* [What the exercise asks]:
Track down each line below containing the string "child" and copy it.

========

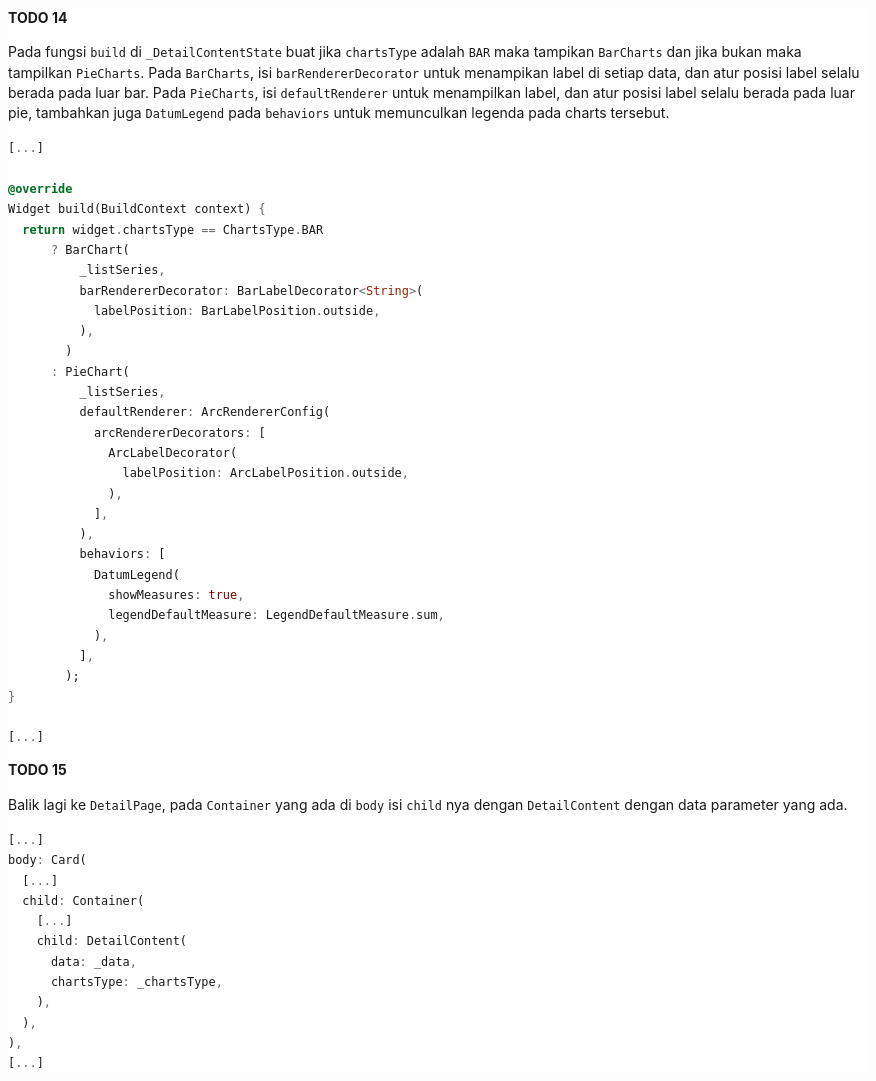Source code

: **TODO 14**

Pada fungsi `build` di `_DetailContentState` buat jika `chartsType` adalah `BAR` maka tampikan `BarCharts` dan jika bukan maka tampilkan `PieCharts`. Pada `BarCharts`, isi `barRendererDecorator` untuk menampikan label di setiap data, dan atur posisi label selalu berada pada luar bar. Pada `PieCharts`, isi `defaultRenderer` untuk menampilkan label, dan atur posisi label selalu berada pada luar pie, tambahkan juga `DatumLegend` pada `behaviors` untuk memunculkan legenda pada charts tersebut.

```dart
[...]

@override
Widget build(BuildContext context) {
  return widget.chartsType == ChartsType.BAR
      ? BarChart(
          _listSeries,
          barRendererDecorator: BarLabelDecorator<String>(
            labelPosition: BarLabelPosition.outside,
          ),
        )
      : PieChart(
          _listSeries,
          defaultRenderer: ArcRendererConfig(
            arcRendererDecorators: [
              ArcLabelDecorator(
                labelPosition: ArcLabelPosition.outside,
              ),
            ],
          ),
          behaviors: [
            DatumLegend(
              showMeasures: true,
              legendDefaultMeasure: LegendDefaultMeasure.sum,
            ),
          ],
        );
}

[...]
```

**TODO 15**

Balik lagi ke `DetailPage`, pada `Container` yang ada di `body` isi `child` nya dengan `DetailContent` dengan data parameter yang ada.

```dart
[...]
body: Card(
  [...]
  child: Container(
    [...]
    child: DetailContent(
      data: _data,
      chartsType: _chartsType,
    ),
  ),
),
[...]
```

========

* [Problem solution]:
Balik lagi ke `DetailPage`, pada `Container` yang ada di `body` isi `child` nya dengan `DetailContent` dengan data parameter yang ada.
  child: Container(
    child: DetailContent(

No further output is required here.